Job: Read through the records. Copy each line that has the word "dnia".

[Source records]
##############################

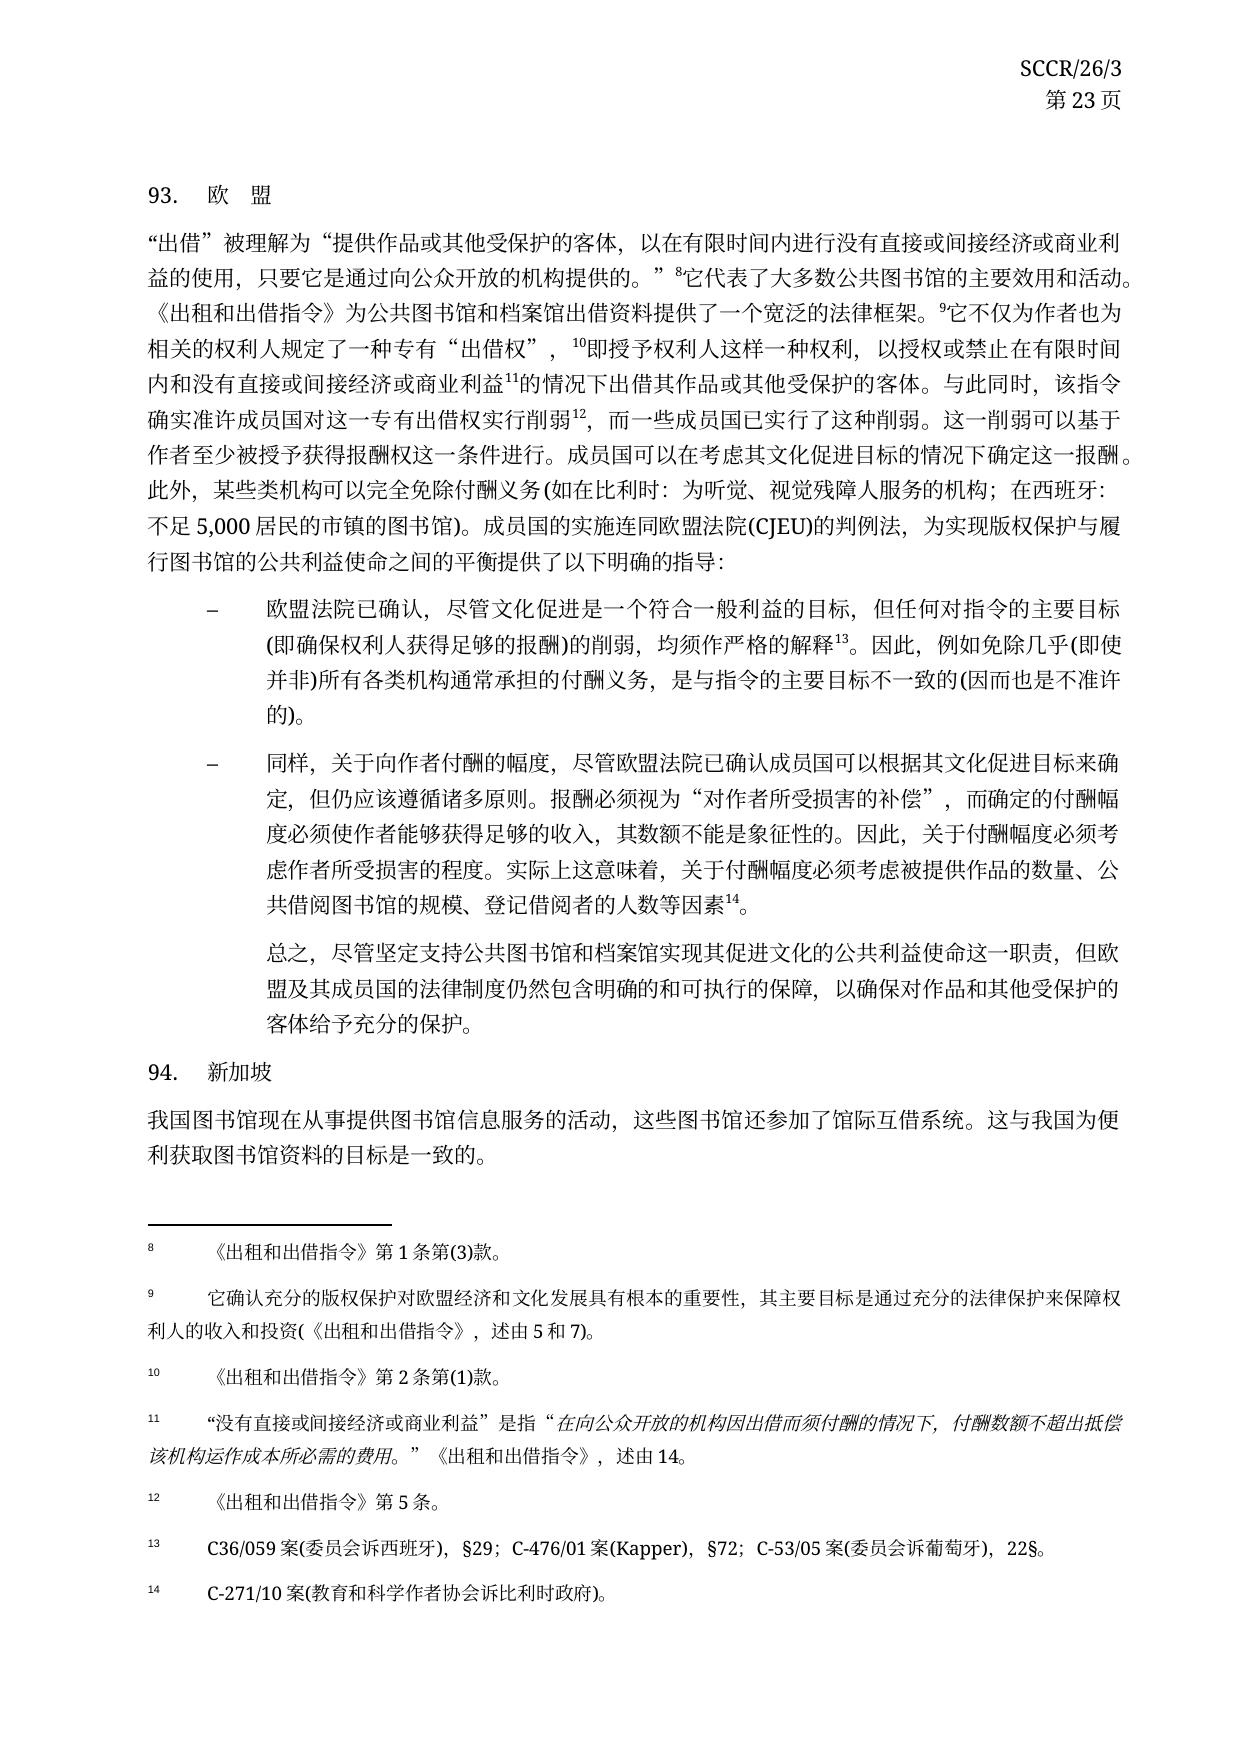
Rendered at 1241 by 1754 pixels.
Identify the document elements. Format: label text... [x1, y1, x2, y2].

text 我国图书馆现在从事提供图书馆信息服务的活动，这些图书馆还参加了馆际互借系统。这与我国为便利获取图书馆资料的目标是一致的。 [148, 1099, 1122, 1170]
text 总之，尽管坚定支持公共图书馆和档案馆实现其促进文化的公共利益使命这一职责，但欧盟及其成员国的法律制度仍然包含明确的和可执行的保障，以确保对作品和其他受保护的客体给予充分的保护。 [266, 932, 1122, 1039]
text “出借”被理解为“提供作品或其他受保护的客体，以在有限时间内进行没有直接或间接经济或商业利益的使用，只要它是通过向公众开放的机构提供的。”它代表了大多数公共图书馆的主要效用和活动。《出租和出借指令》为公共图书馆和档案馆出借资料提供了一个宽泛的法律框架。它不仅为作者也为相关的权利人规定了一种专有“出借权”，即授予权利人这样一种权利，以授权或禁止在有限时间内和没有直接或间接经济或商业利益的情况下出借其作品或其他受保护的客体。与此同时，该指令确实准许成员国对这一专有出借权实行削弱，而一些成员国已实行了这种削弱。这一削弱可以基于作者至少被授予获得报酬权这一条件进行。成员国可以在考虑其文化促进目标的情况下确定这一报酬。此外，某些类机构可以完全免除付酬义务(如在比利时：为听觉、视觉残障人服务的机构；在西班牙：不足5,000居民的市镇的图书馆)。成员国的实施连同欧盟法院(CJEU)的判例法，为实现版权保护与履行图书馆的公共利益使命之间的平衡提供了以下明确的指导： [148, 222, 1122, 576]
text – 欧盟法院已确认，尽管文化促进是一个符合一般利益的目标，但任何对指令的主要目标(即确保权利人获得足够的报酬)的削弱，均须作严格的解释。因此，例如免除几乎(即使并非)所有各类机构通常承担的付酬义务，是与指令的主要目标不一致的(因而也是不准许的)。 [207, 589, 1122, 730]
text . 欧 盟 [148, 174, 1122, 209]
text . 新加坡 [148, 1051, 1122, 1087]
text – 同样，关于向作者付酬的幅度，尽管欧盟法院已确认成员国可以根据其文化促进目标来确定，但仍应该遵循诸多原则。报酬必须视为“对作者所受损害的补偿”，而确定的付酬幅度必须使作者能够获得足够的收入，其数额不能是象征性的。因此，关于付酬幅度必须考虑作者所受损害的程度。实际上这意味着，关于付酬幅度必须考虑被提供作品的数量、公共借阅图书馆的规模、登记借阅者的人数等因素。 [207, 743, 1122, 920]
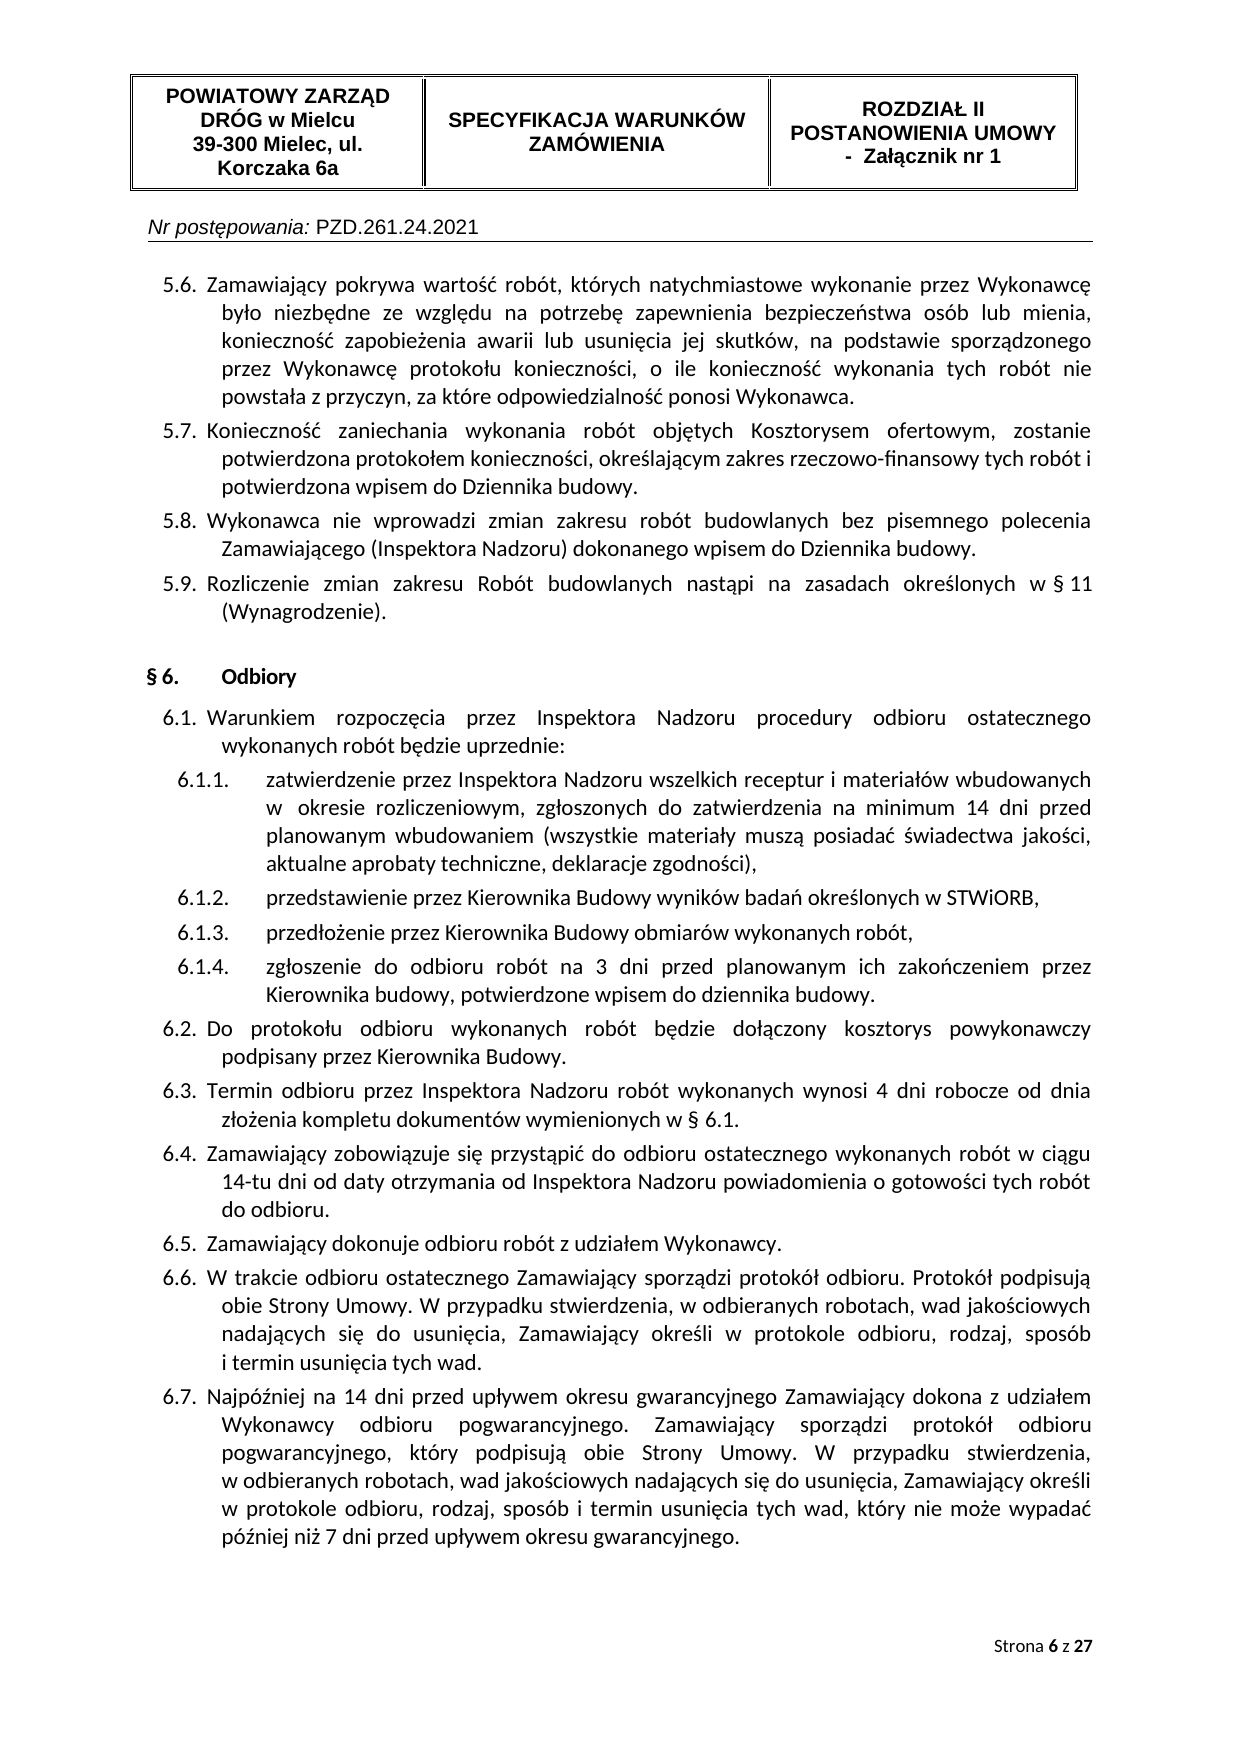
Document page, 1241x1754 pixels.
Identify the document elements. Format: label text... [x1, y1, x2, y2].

##############################

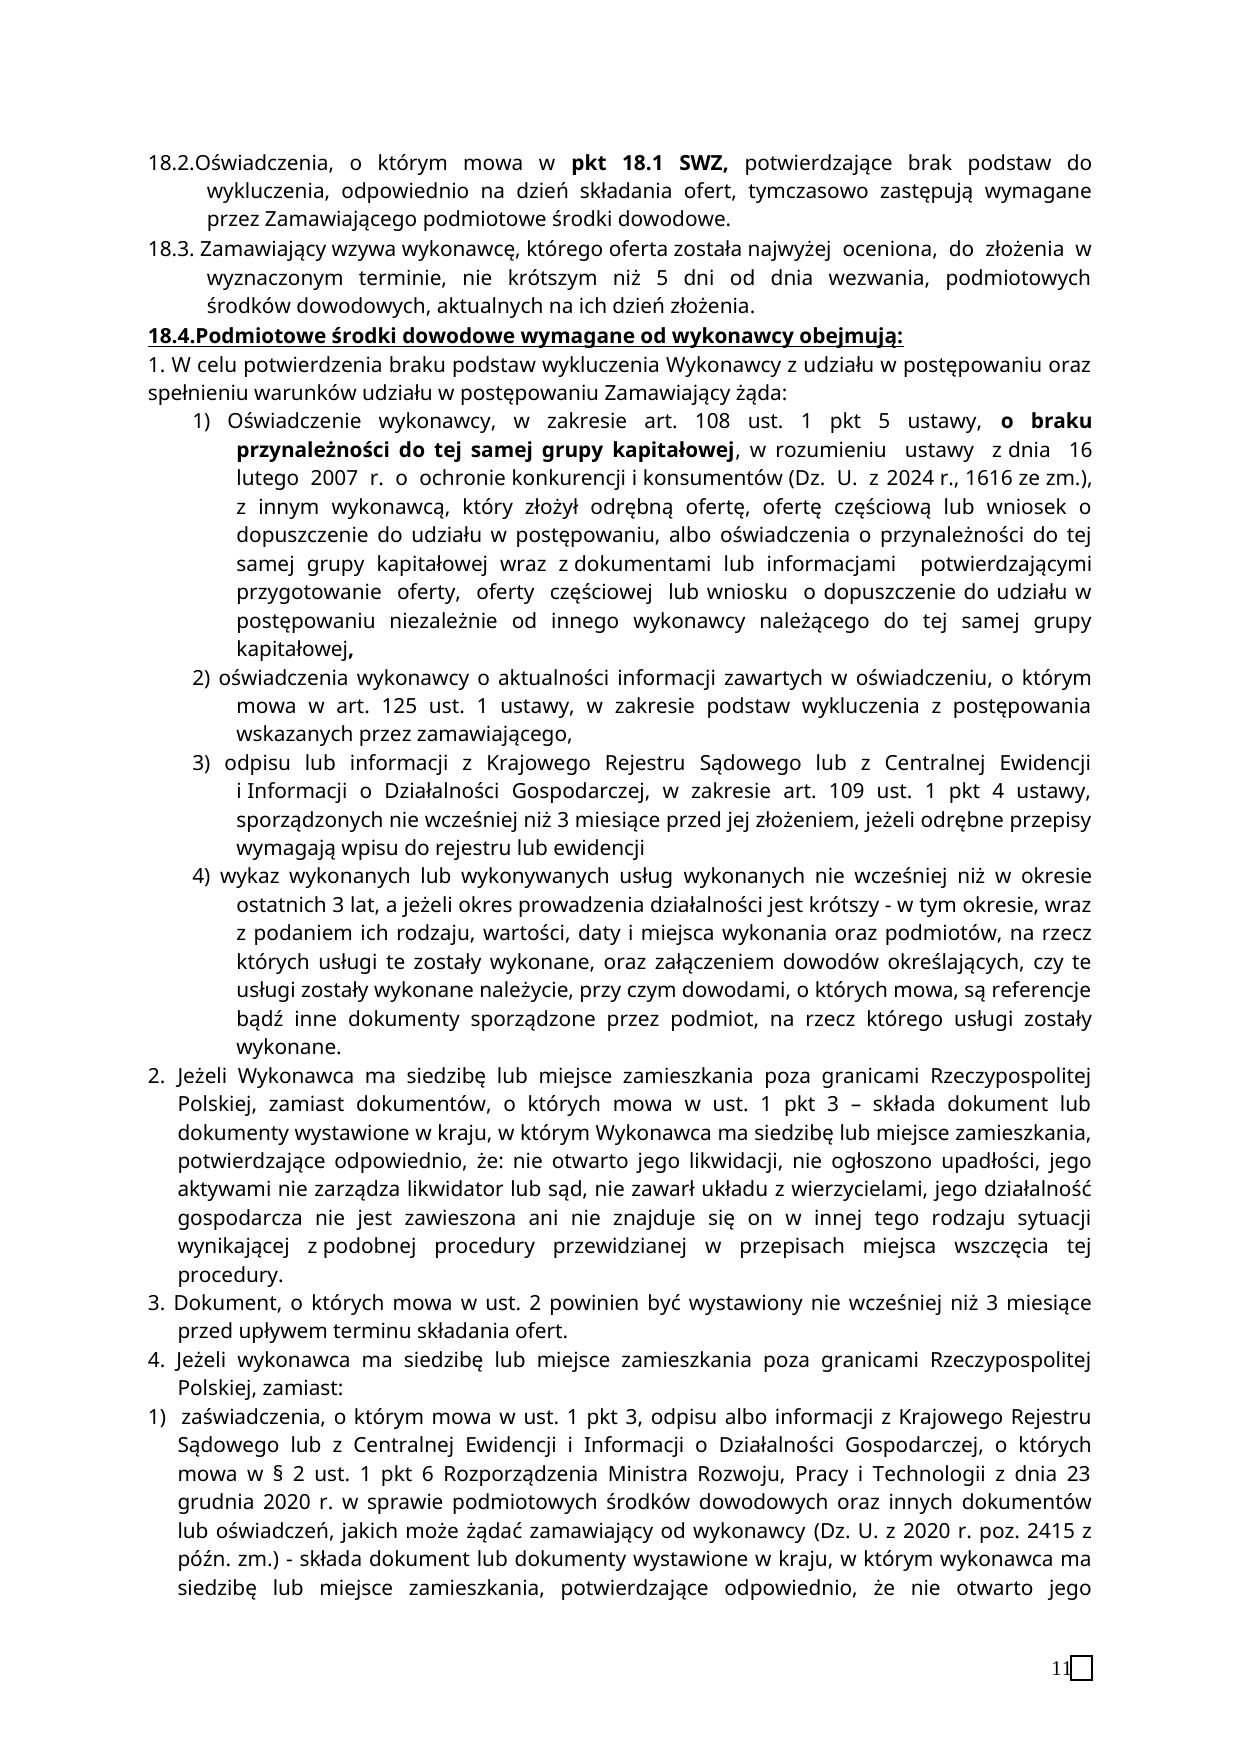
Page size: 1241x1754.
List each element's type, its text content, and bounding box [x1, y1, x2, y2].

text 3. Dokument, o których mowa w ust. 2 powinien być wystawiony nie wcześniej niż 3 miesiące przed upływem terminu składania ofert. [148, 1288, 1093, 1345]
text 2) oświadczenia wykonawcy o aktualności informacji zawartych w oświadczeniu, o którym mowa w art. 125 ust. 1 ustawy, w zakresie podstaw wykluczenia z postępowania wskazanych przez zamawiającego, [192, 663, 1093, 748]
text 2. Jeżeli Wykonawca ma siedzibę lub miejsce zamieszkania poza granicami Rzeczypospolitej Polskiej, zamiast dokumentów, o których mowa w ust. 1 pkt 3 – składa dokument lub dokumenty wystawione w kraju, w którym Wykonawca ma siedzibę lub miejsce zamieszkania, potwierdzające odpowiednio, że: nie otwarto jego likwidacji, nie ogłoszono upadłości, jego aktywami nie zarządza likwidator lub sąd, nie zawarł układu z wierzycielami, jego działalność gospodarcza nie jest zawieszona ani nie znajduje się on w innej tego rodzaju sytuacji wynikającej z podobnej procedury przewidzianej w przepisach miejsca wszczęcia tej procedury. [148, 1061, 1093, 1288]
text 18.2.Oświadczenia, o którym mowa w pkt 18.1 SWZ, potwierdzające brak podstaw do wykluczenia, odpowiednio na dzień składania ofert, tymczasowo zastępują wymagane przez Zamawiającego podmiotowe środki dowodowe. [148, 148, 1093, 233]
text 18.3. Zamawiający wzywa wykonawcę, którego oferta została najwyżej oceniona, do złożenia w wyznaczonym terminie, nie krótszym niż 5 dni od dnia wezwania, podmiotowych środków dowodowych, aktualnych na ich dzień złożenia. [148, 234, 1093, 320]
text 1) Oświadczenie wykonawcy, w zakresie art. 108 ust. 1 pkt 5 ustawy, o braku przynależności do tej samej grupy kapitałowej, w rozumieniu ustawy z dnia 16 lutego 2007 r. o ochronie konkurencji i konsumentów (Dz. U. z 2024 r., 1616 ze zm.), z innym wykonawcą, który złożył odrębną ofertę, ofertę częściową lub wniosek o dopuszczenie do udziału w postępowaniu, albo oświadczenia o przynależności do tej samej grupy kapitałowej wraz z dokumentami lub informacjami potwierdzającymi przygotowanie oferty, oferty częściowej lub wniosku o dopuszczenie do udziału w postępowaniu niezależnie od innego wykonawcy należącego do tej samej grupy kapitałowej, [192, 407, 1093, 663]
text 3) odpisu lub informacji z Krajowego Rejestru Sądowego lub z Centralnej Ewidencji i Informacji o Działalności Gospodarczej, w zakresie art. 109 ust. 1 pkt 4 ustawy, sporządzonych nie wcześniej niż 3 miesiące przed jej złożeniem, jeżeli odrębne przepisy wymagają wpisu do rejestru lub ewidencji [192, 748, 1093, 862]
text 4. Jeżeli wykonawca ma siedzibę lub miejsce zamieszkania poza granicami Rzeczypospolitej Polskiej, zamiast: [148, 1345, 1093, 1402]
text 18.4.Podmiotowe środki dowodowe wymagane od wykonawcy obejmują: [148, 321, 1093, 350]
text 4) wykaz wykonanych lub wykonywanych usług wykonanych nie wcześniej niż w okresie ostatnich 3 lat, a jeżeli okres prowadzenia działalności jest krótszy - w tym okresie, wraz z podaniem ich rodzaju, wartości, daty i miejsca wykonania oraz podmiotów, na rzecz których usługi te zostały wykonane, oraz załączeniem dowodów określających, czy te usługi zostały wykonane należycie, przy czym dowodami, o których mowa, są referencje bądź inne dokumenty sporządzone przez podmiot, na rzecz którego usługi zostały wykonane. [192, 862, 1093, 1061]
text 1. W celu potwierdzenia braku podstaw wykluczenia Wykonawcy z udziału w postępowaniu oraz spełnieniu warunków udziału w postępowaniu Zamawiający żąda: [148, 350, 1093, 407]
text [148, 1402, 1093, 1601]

##############################

Completed task:
text 18.3. Zamawiający wzywa wykonawcę, którego oferta została najwyżej oceniona, do złożenia w wyznaczonym terminie, nie krótszym niż 5 dni od dnia wezwania, podmiotowych środków dowodowych, aktualnych na ich dzień złożenia. [148, 234, 1093, 320]
text 1) Oświadczenie wykonawcy, w zakresie art. 108 ust. 1 pkt 5 ustawy, o braku przynależności do tej samej grupy kapitałowej, w rozumieniu ustawy z dnia 16 lutego 2007 r. o ochronie konkurencji i konsumentów (Dz. U. z 2024 r., 1616 ze zm.), z innym wykonawcą, który złożył odrębną ofertę, ofertę częściową lub wniosek o dopuszczenie do udziału w postępowaniu, albo oświadczenia o przynależności do tej samej grupy kapitałowej wraz z dokumentami lub informacjami potwierdzającymi przygotowanie oferty, oferty częściowej lub wniosku o dopuszczenie do udziału w postępowaniu niezależnie od innego wykonawcy należącego do tej samej grupy kapitałowej, [192, 407, 1093, 663]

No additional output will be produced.